The law presumes that everyone has the capacity to contract and the onus is on the person claiming that they were incapable of proving so. If they succeed this incapacity may defeat the contract and make it unenforceable. The courts will accept three categories of incapacity. The first of these is contracts entered into by a minor. Apart from contracts for necessaries and contracts of apprenticeships, education and service, the general rule is that the contract will not be binding on the minor. The second category of incapacity is insanity. In order not to be bound the person must show that owing to his mental condition he did not understand what he was doing, that the other party was aware of this incapacity and that the contract was not one for necessaries. The third category of incapacity is intoxication and there is a similar burden of proof on the person seeking to rely on it as in the case of insanity.

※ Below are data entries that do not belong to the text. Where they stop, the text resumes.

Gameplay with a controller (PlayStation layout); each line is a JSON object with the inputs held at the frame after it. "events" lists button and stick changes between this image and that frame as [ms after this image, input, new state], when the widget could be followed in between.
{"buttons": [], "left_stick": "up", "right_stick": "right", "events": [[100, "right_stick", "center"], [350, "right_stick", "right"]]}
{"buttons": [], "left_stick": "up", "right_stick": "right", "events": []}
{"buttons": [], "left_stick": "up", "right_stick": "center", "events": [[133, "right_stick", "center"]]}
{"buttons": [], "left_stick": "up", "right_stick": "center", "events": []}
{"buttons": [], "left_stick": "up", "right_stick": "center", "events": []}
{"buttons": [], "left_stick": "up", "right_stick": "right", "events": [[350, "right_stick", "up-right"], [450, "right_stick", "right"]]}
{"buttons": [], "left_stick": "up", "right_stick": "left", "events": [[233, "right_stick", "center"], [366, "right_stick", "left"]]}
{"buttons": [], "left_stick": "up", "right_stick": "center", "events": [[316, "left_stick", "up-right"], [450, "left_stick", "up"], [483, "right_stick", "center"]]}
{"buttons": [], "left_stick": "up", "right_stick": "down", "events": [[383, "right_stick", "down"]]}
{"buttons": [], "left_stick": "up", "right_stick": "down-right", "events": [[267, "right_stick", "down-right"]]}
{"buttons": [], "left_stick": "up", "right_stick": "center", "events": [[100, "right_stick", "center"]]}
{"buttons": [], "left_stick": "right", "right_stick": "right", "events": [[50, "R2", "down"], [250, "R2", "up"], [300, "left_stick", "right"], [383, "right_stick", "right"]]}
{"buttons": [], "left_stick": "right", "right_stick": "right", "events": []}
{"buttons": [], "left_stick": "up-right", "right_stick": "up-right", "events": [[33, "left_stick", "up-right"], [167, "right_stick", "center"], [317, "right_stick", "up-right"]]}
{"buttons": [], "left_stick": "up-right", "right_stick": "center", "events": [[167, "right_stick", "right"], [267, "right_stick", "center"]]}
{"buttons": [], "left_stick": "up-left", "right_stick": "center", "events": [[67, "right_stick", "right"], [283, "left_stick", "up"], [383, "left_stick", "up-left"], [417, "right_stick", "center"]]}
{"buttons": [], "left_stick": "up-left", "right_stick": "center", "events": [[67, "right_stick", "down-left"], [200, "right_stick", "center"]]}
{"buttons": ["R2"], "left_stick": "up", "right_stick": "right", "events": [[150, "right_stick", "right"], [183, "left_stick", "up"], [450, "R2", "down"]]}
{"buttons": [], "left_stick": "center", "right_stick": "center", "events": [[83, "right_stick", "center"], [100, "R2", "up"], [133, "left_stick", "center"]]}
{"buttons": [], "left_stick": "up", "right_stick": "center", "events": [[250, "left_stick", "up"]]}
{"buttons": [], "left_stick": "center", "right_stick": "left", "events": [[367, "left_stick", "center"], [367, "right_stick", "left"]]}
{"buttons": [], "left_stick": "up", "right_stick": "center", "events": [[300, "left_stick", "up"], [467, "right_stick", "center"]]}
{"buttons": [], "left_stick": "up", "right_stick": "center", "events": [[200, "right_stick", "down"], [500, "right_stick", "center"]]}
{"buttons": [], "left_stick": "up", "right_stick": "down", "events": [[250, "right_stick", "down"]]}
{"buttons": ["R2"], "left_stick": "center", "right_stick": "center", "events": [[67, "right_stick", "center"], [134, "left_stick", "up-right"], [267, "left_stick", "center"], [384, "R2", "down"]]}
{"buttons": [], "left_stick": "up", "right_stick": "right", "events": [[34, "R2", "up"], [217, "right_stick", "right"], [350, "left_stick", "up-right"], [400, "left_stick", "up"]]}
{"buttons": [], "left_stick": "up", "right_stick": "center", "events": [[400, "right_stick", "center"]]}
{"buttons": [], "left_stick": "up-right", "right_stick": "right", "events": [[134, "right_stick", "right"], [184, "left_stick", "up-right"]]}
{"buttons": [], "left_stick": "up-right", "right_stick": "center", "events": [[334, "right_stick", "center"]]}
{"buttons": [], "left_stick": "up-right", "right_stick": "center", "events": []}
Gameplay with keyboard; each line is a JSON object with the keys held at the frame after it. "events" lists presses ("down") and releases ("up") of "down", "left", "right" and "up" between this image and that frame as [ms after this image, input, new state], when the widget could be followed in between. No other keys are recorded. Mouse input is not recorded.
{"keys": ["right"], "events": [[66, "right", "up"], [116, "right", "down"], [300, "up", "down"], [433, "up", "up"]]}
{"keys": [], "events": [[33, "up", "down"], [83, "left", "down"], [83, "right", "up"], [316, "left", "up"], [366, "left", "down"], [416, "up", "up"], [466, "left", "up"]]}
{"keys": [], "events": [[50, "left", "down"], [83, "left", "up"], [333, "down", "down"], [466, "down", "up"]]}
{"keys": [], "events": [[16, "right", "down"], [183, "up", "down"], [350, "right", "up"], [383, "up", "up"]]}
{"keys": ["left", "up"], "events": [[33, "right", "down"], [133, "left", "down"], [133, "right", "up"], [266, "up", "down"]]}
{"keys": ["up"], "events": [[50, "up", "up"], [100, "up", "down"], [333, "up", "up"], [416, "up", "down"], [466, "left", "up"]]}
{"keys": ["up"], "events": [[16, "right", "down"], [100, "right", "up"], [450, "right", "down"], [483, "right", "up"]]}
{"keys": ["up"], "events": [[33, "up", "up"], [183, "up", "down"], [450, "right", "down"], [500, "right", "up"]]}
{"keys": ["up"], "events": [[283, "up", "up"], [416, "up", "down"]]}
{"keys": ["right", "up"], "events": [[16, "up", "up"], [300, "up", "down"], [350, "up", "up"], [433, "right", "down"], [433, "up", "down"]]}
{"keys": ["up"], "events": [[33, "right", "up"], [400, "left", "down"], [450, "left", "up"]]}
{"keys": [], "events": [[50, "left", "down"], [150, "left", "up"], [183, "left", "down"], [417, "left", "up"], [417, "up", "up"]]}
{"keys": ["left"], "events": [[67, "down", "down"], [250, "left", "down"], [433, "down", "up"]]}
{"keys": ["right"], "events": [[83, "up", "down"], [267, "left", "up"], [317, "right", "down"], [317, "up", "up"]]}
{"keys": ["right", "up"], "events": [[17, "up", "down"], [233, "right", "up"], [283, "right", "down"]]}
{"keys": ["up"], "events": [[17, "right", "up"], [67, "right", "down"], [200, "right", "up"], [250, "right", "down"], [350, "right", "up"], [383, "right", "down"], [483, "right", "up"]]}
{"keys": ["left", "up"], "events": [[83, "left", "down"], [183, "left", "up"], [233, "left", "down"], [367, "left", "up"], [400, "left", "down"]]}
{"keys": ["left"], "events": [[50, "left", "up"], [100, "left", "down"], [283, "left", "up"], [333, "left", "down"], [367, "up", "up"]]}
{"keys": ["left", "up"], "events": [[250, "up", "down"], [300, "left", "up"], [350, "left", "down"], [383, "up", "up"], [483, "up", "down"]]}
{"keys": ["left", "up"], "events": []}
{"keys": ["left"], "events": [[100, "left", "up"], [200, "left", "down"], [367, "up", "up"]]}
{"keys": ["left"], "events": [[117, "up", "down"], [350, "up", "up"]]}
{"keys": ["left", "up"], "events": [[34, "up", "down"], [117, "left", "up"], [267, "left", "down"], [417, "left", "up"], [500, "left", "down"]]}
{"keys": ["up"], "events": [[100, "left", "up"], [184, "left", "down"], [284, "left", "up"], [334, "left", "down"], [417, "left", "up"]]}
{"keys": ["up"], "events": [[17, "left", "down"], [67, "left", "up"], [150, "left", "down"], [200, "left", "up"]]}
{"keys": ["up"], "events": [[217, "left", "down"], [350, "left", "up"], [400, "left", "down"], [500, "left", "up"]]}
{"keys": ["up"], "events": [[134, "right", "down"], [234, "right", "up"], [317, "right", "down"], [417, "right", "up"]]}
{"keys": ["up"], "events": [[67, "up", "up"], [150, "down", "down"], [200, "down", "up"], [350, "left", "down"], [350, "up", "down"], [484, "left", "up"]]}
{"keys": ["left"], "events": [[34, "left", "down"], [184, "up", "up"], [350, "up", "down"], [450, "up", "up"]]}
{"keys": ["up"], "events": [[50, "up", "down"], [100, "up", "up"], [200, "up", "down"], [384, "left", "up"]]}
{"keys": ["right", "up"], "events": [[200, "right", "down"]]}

Free consent of all the parties is another key element. ‘Consent’ means that the parties must have agreed upon the same thing in the same sense. There is the absence of ‘free consent’ if the agreement was induced by (i) coercion (ii) undue influence (iii) fraud (iv) misrepresentation or (v) mistake.
For a contract to be enforceable it must be capable of performance. If the act is impossible in itself, physically or legally, the agreement cannot be enforced at law.
The question of capacity to contract in a commercial law context arises when registered companies enter into contracts. There are two issues that need consideration. Firstly, the company must have the power to enter into the particular contract. This will be evident from the Memorandum of Association and the Articles of Association of the company. Secondly, it is necessary to see if the person who is entering into the contract on behalf of the company has the power to do so. This will be contained in the Articles of Association.
It is also necessary that the parties to an agreement must agree for a lawful object. The object for which the agreement is entered into must not be fraudulent or illegal or immoral or opposed to public policy or must not imply injury to a person or property of another.
The general rule of common law is that contracts do not have to be in writing. Where formal requirements are necessary, these will have been established by statute and will refer to specific contracts. For example, contracts concerning interests in land and guarantees must be in writing under the Statute of Frauds.
In general, the terms of a contract are those setout and agreed by the parties to the contract. But, in certain circumstances, the courts have been prepared to imply terms into a contract. In order to do so, it must be reasonable and necessary and must not be inconsistent with the express wording of the contract. There are also terms that are implied by statute, most notably by the Sale of Goods Act and Supply of Services Act 1980 and other statutes.
In absence of one or more of the above elements, then the contract may be deemed void, voidable or unenforceable.
Stanley Muema is a legal expert with Savic Consultants-Nairobi.